A wedding is all about celebrating your special day with the people you care about — and who care about you. An invitation to a wedding is not something to be given, nor accepted lightly. When you choose to invite a guest to your event, it’s an expense you don’t mind, well… expending, because you consider that person to be special in your life. Accepting an invitation to a wedding is a guest’s way of saying that you acknowledge the part you play in the bridal couple’s life. That said…

A bride asks: “My folks sent out the invitations to my wedding. The list of guests was chosen carefully and trimmed to stay within our budget — everyone knows that the economy is in a slump and that things are tight. So I was especially upset when several of my single friends called my mom to ask if they could bring along a date. Our invitations made no mention of bringing an escort or a date. Am I being unfair and overreacting? My mom says that my friends are being really rude. How do you feel about this and how can mom, or I say ‘no’ politely?”

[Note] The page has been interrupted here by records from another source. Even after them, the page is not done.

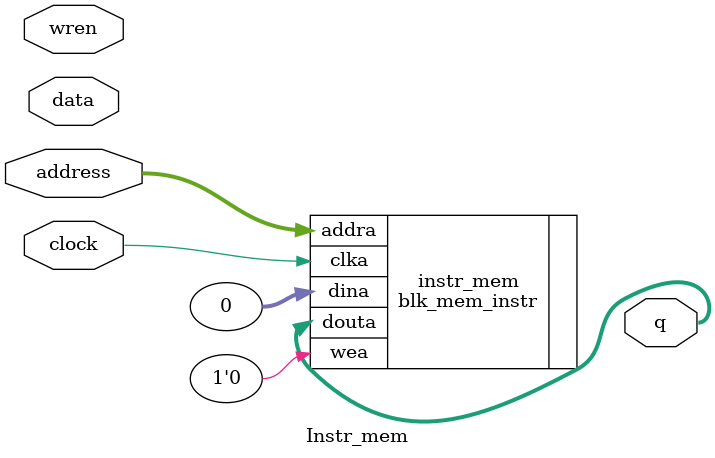
<source format=v>
module Instr_mem(
    input clock,
    input [15:0]address,
    input [31:0]data,
    input wren,
    output [31:0] q
    );
    
    blk_mem_instr instr_mem(.addra(address),.clka(clock),.dina(32'h0),
            .douta(q), .wea(1'b0));
endmodule
/*
module testmem(
	address,
	clock,
	data,
	wren,
	q);

	input	[15:0]  address;
	input	  clock;
	input	[31:0]  data;
	input	  wren;
	output reg	[31:0]  q;
	
	reg [31:0] ram [65535:0];
	always@(posedge clock)
		q <= ram[address];
		
endmodule
*/
</source>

Dear bride: Your mother is right to be annoyed and so are you. Usually, such requests come from people who haven’t been involved with planning a wedding and don’t realize the cost factors. But, even if your budget would allow for additional guests, the people who asked to bring “a date,” are out of line. A wedding isn’t a “dating event” and the invitation is for the invitee alone. An exception applies if a guest is engaged. In that circumstance, the invitation should be extended to them as a couple. If you wish to make an exception for any of your guests, you needn’t do so for all of them. For those guests who ask to bring a date, either you or your mom simply needs to say that dates are not included.